**Exercise objective:** Write out the entries from the line containing "Read against the" through the end of the entries, inclusive, with every "largest" swapped for "greatest" and nothing else altered. Leave the pictures out.

**Information:**
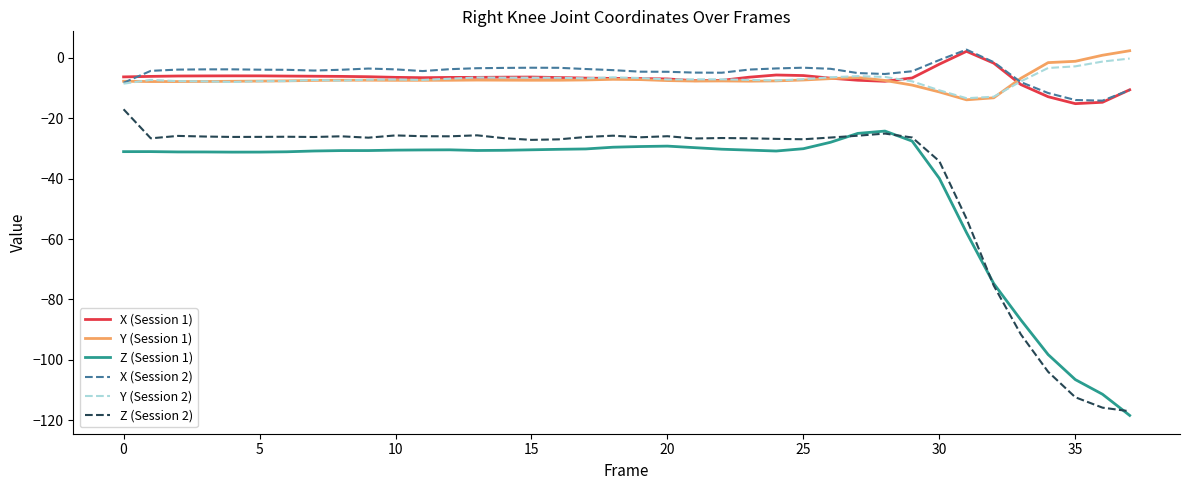

Which series has the largest total across all categories?

X (Session 2)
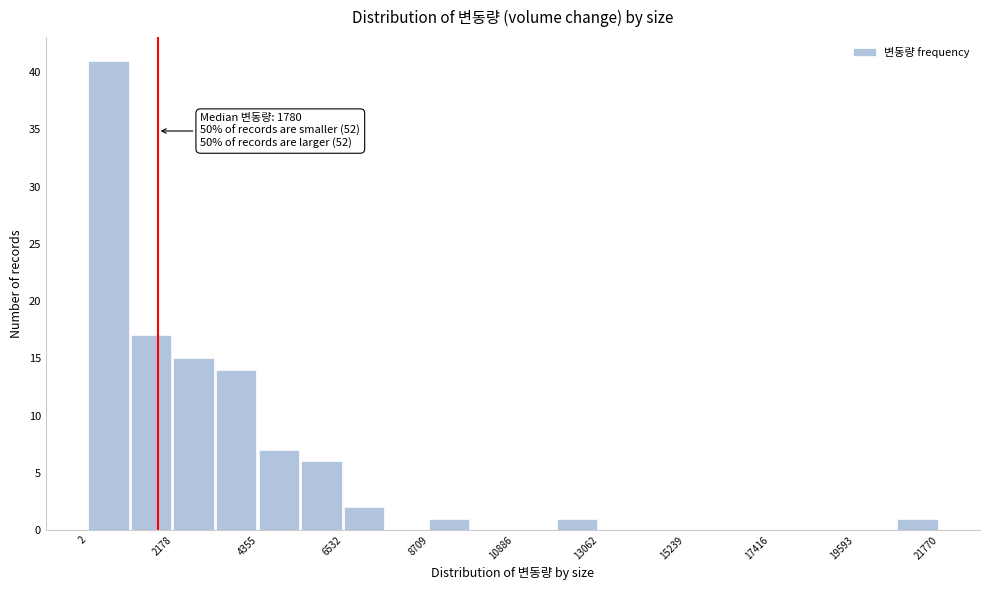

Read against the x-axis, roughly where is the centre of the tallest bar?

500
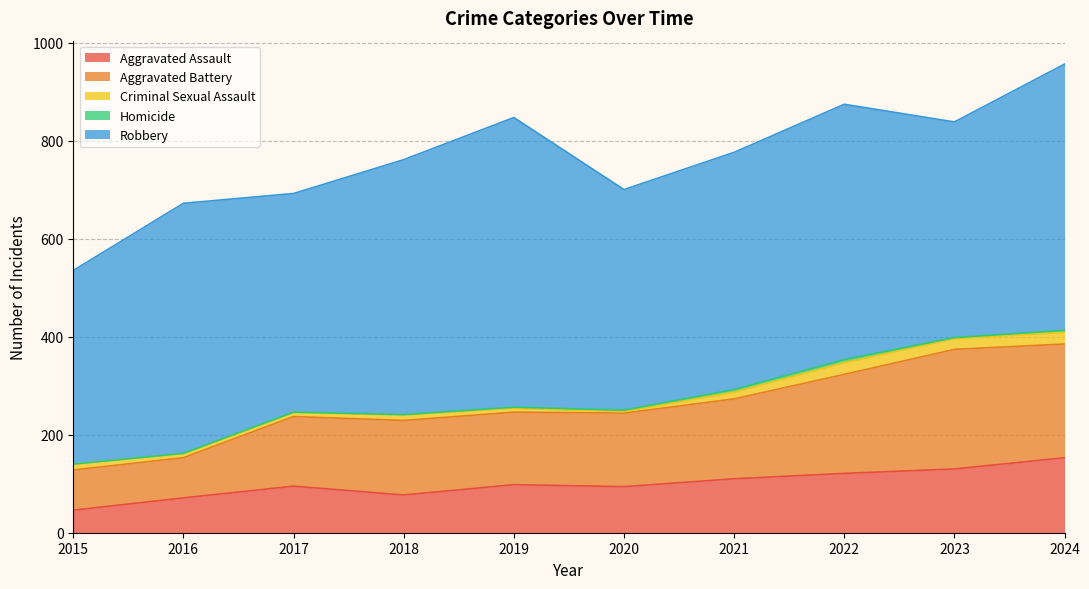

True or false: Robbery has a value of 281 at 2022.

False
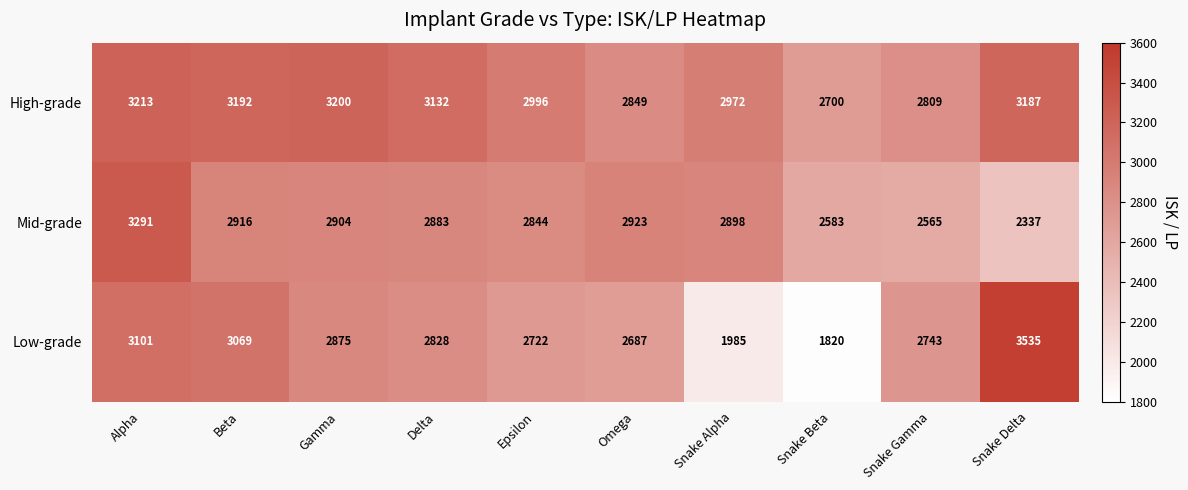

Rank the series by their maximum value, from lowest to highest.

High-grade, Mid-grade, Low-grade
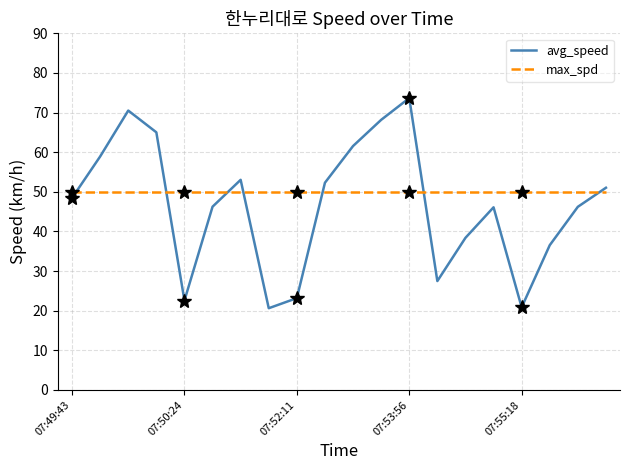

What are all the series names shown in the legend?

avg_speed, max_spd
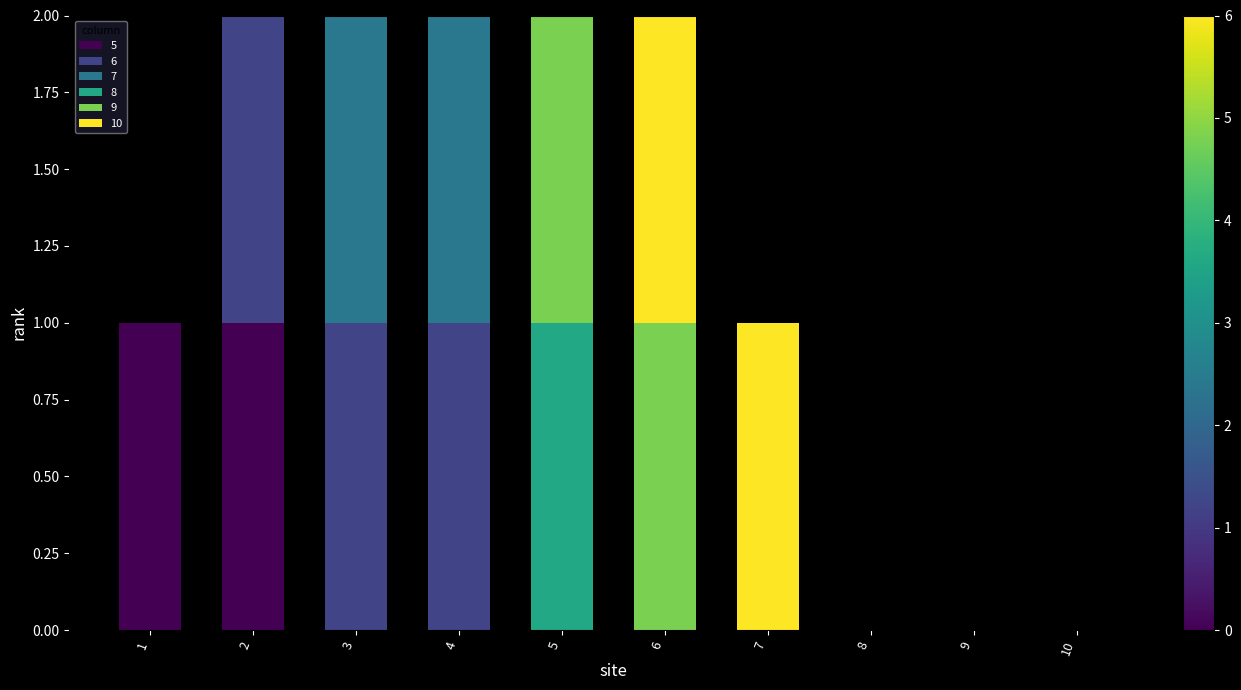

True or false: 5 has a value of 0 at 3.

True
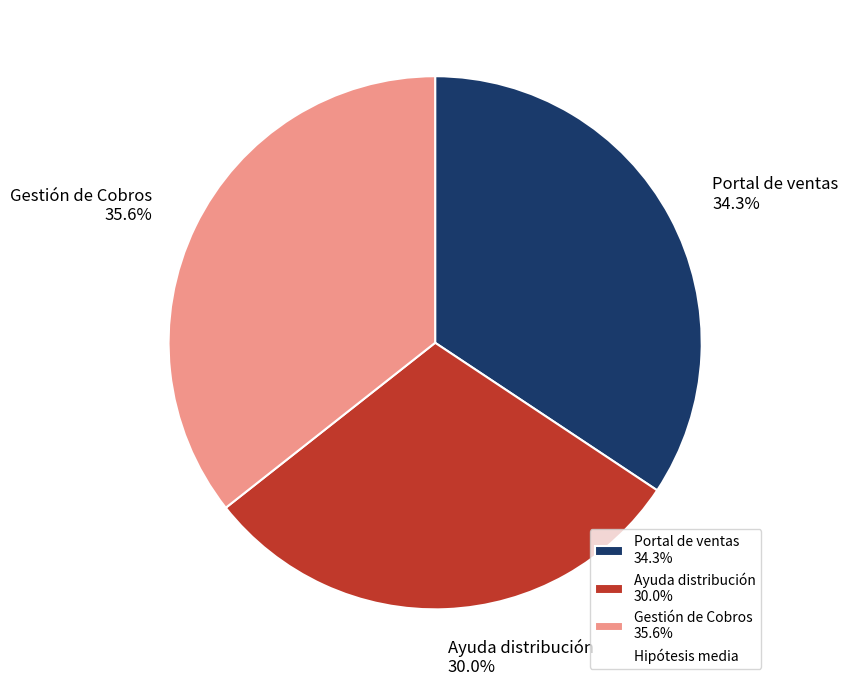

Between Portal de ventas and Ayuda distribución, which is larger?

Portal de ventas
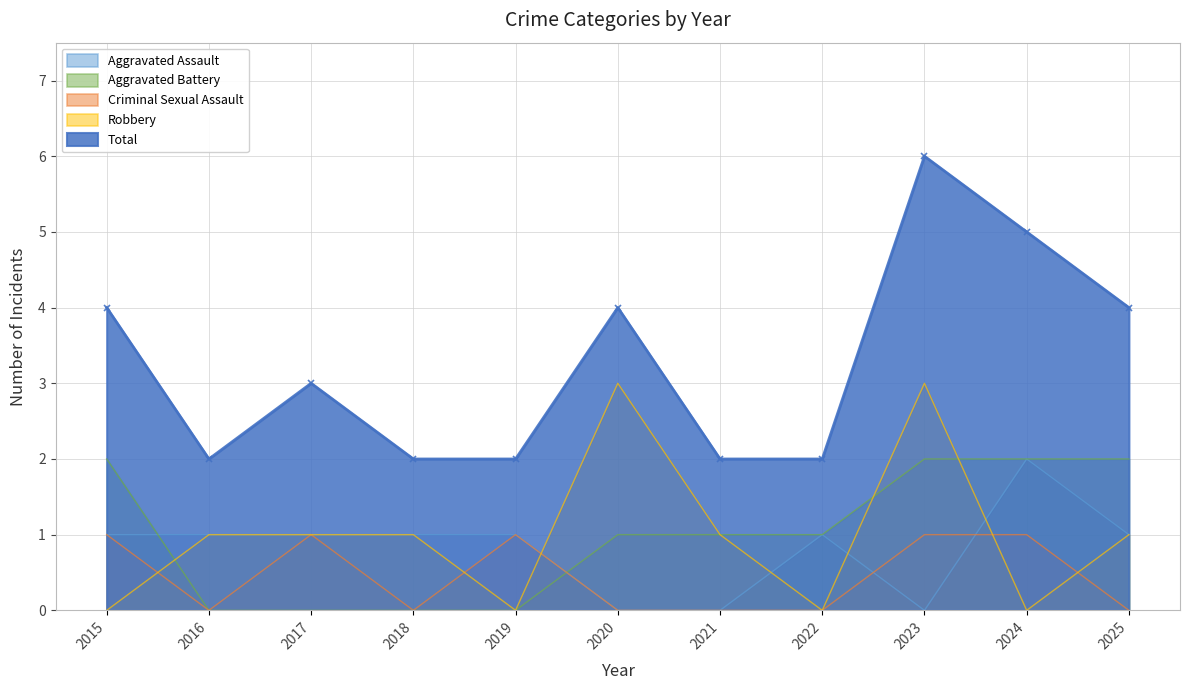

What is the highest value of the Robbery series?

3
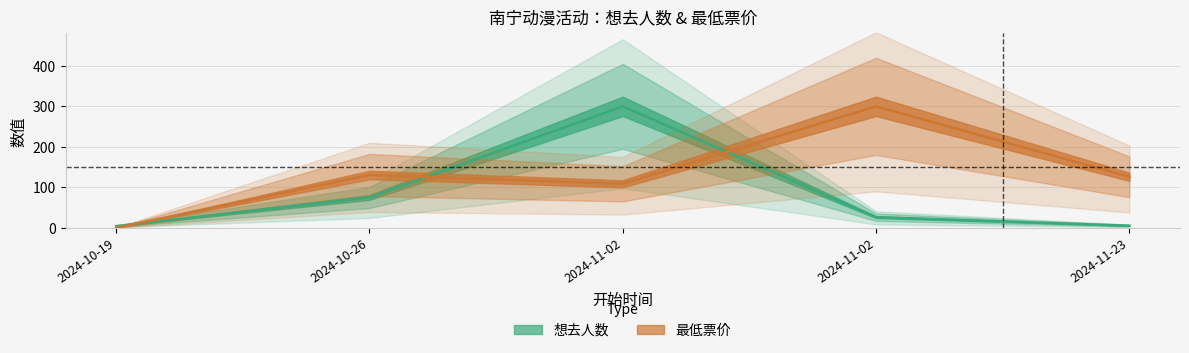

Which series has the largest total across all categories?

最低票价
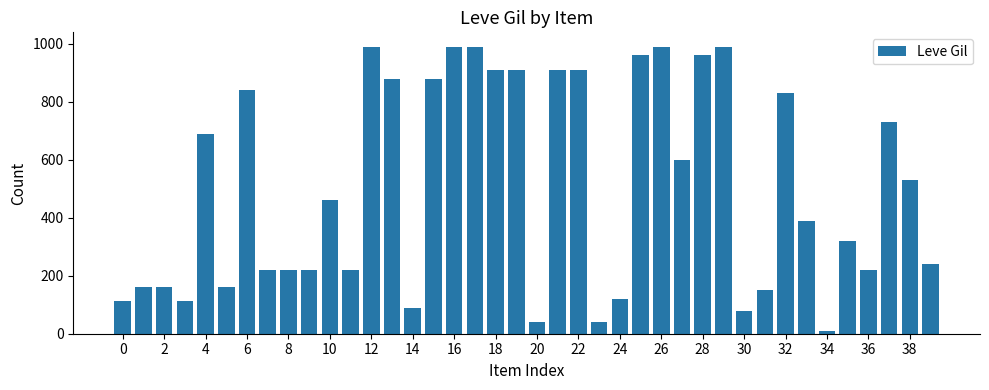

What is the difference between the maximum and second lowest values?

950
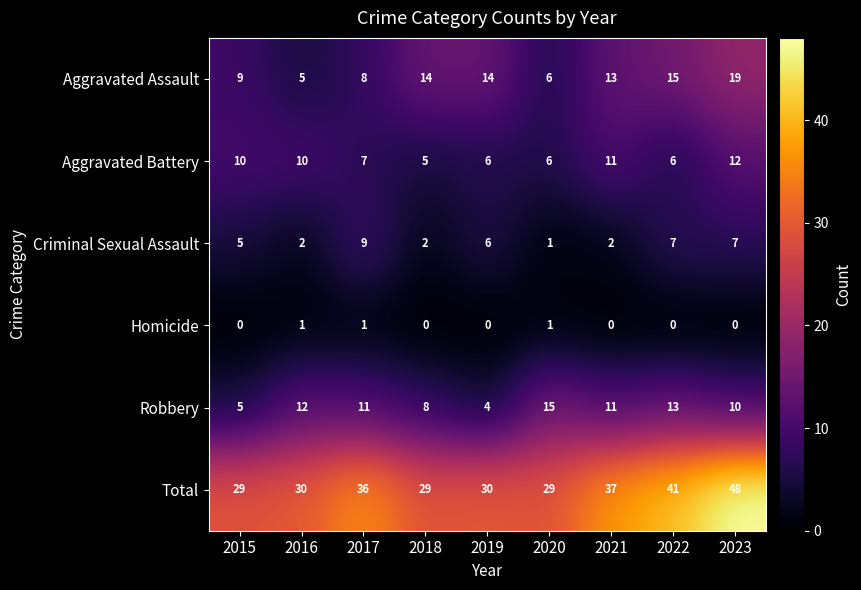

Which series has the largest total across all categories?

Total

**Exercise answer:**
Read against the x-axis, roughly where is the centre of the tallest bar?

500

True or false: Robbery has a value of 281 at 2022.

False

Rank the series by their maximum value, from lowest to highest.

High-grade, Mid-grade, Low-grade

What are all the series names shown in the legend?

avg_speed, max_spd

True or false: 5 has a value of 0 at 3.

True

Between Portal de ventas and Ayuda distribución, which is larger?

Portal de ventas

What is the highest value of the Robbery series?

3

Which series has the greatest total across all categories?

最低票价

What is the difference between the maximum and second lowest values?

950

Which series has the greatest total across all categories?

Total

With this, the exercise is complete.